Here are some intermediary results for logged defects:

  1. Defect #839 "Heading alignment is incorrect": fixed in Aspose.Pdf 2.9.4.
  2. Defect #840 "Checkbox is not exported":

    The checkbox following the "Marketing and Market Research" paragraph is actually a rectangle autoshape. Autoshapes are not exported to PDF. You need to turn it into something else. The easiest option is to insert a Wingding symbol (symbol codes 0x6F-0x72).
  3. Defect #841 "Floating text box is shifted to another page":

    It is a problem in Aspose.Pdf. We've notified Aspose.Pdf team about this.

    For a workaround use a footer instead of a textbox. Or move the anchor up one paragraph. At the moment the textbox is anchored to the last paragraph on the page that contains the page break character and that resulsts in Aspose.Pdf drawing the textbox on the next page.
  4. Defect #842 "Inline table in text is placed incorrectly":

    This is a known issue #125. Absolutely positioned tables are not supported when exporting to PDF yet. Use a textbox instead or a "table grid".
  5. Defect #843 "Texboxes "Per annum and thereafter...", "TERMS AND CONDITIONS" and some others are misplaced":

    The textboxes are misplaced because they are anchored to a paragraph inside a table. We've reported this to Aspose.Pdf team, but you can workaround this problem. For a example you can create a cell (more than one cell probably) in the table and use it to arrange the text in this case.
  6. Defect #844 "Incorrect alignment of headings ("LOAN DETAILS...", "Total loan amount...", "Variations")":

    Fixed in Aspose.Pdf 2.9.4.
  7. Defect #845 "Texboxes are stretched verically":

    These boxes are textboxes and they contain a paragraph break character. Aspose.Pdf seems to increase the height of the textboxes to fit the font of the paragraph break. You can try reducing the font inside these boxes. But better, replace them with a Windging character that looks like a box.
  8. Defect #846 "Incorrect alignment in "BORROWERS' DECLARATION..." for sections 2, 3 and 4":

    Seems to work correctly with Aspose.Words 3.5.2 and Aspose.Pdf 2.9.5.

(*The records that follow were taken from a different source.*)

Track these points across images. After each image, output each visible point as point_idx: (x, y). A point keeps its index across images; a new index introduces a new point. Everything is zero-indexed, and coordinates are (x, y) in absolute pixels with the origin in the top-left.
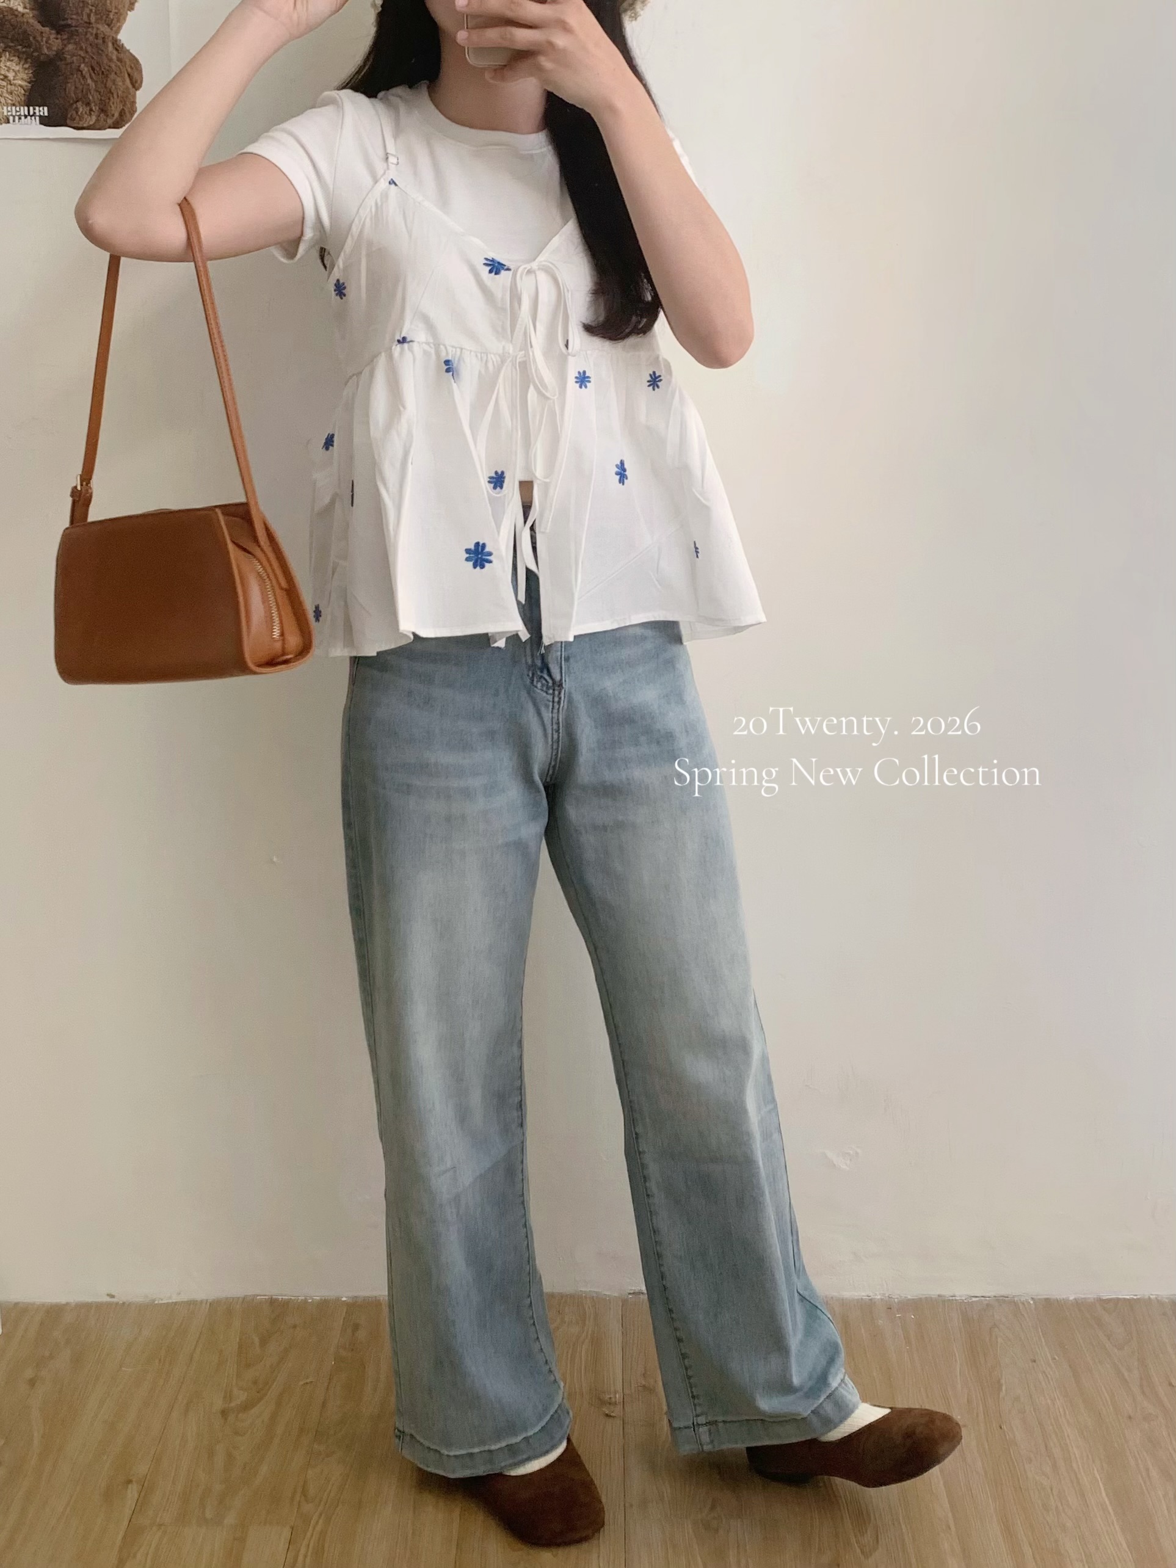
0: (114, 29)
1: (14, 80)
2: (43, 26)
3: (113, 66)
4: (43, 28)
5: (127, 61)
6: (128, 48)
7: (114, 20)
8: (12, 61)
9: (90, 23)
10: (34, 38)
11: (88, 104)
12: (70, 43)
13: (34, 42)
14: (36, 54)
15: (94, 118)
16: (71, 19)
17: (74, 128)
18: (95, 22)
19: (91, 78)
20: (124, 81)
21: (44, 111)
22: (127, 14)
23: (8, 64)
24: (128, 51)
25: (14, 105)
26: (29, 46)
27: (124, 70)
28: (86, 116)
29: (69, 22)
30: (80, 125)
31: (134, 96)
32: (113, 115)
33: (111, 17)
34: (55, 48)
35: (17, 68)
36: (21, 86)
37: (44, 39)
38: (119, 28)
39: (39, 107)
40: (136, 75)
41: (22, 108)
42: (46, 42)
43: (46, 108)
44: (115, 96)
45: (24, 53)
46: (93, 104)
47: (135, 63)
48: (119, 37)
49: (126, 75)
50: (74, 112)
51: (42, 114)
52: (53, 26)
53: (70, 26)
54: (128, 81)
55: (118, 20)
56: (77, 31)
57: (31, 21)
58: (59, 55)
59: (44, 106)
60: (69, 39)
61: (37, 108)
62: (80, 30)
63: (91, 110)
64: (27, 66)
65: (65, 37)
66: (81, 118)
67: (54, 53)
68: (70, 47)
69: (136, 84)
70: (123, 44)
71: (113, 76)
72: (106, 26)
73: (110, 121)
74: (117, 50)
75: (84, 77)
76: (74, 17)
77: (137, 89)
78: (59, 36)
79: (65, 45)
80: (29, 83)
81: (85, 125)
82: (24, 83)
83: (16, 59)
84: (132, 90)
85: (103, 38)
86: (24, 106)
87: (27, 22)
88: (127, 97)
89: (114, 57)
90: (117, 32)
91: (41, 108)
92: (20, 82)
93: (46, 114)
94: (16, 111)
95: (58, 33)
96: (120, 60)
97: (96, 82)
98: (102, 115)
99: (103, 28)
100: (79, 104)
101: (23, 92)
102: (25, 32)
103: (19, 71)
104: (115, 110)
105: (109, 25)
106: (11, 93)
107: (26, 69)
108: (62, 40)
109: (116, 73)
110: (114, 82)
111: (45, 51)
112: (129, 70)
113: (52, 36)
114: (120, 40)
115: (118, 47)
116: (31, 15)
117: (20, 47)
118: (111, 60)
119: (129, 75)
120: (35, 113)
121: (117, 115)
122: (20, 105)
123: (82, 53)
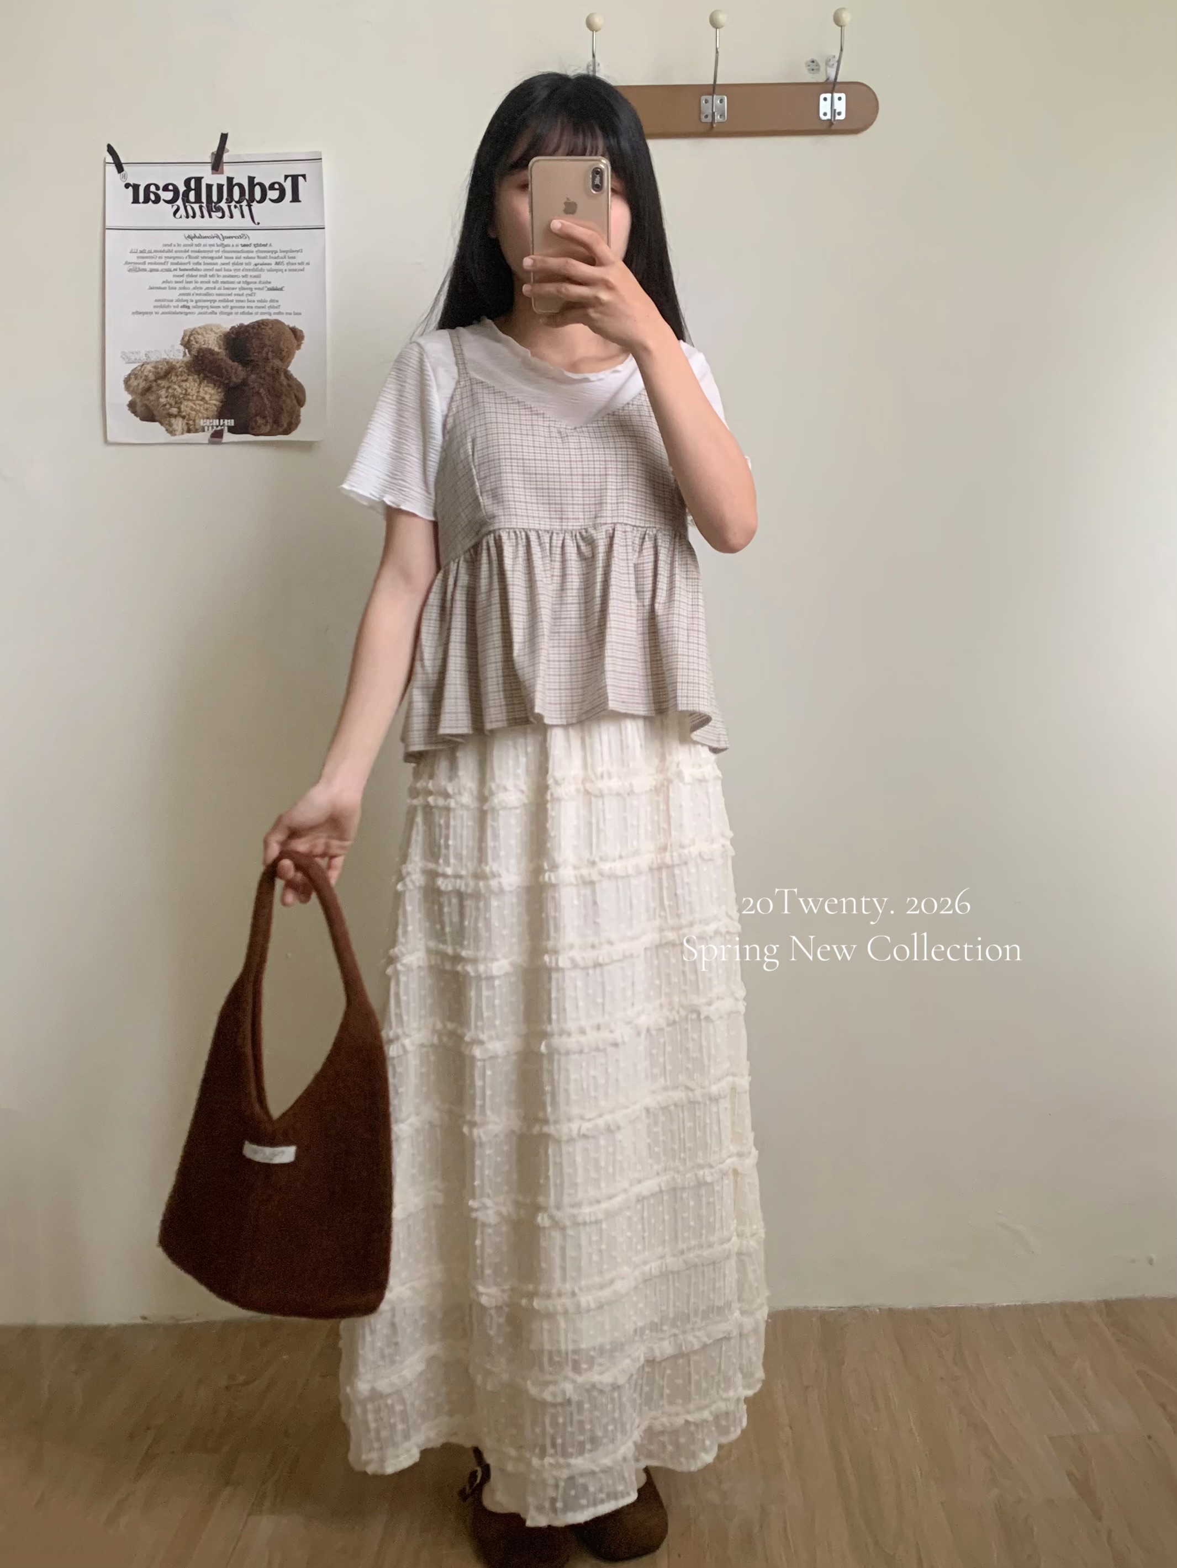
0: (286, 363)
1: (211, 399)
2: (233, 361)
3: (284, 390)
4: (233, 363)
5: (294, 386)
6: (295, 377)
7: (285, 356)
8: (208, 386)
9: (268, 359)
10: (227, 371)
11: (264, 417)
12: (252, 374)
13: (225, 372)
14: (226, 382)
15: (269, 427)
16: (255, 356)
17: (253, 434)
18: (272, 359)
19: (267, 398)
20: (292, 401)
21: (231, 422)
22: (294, 353)
23: (206, 389)
24: (296, 379)
25: (208, 418)
26: (222, 376)
27: (292, 392)
28: (263, 427)
29: (252, 358)
30: (258, 433)
31: (299, 411)
32: (283, 425)
33: (284, 354)
34: (241, 377)
35: (213, 392)
36: (215, 405)
37: (234, 371)
38: (290, 362)
39: (228, 419)
40: (300, 395)
41: (214, 420)
42: (236, 373)
43: (233, 421)
44: (285, 411)
45: (217, 381)
46: (268, 418)
47: (300, 388)
48: (289, 369)
49: (293, 397)
50: (254, 423)
51: (229, 424)
52: (240, 362)
53: (252, 361)
54: (295, 402)
55: (289, 357)
56: (258, 365)
57: (224, 358)
58: (244, 383)
59: (231, 419)
60: (252, 371)
61: (226, 421)
62: (260, 364)
63: (267, 422)
64: (220, 390)
65: (248, 369)
66: (259, 427)
67: (239, 381)
68: (253, 376)
69: (301, 402)
70: (292, 375)
71: (284, 398)
72: (279, 360)
73: (281, 430)
74: (288, 379)
75: (262, 398)
76: (255, 354)
77: (302, 406)
78: (245, 368)
79: (250, 376)
80: (221, 402)
81: (262, 432)
82: (217, 403)
83: (212, 385)
84: (297, 407)
85: (278, 372)
86: (216, 418)
87: (222, 359)
88: (294, 412)
89: (285, 383)
90: (288, 366)
91: (229, 421)
92: (214, 402)
93: (233, 424)
94: (210, 423)
95: (244, 367)
96: (289, 386)
97: (271, 402)
98: (275, 426)
99: (277, 363)
100: (258, 418)
101: (216, 409)
102: (219, 366)
103: (214, 394)
104: (285, 421)
105: (281, 360)
106: (207, 410)
107: (219, 393)
108: (247, 372)
109: (286, 395)
110: (284, 401)
111: (234, 379)
112: (296, 392)
113: (240, 368)
114: (289, 371)
115: (289, 376)
116: (224, 354)
117: (214, 377)
118: (282, 385)
119: (296, 396)
120: (224, 424)
121: (285, 425)
122: (213, 418)
123: (262, 382)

Simple inline images are now supported in Aspose.PDF v3.0.0.0. Do you have a timescale for when this feature will be supported in the Aspose.Word for Word to PDF conversion?

We will look into this feature and maybe add support for it in the next release of Aspose.Words in a week or so. You will be notified of the results here in this thread.

Issue #848 “Invalid characters in converted document” does not display itself with the latest Aspose.Pdf 3.0 and Aspose.Words 3.6.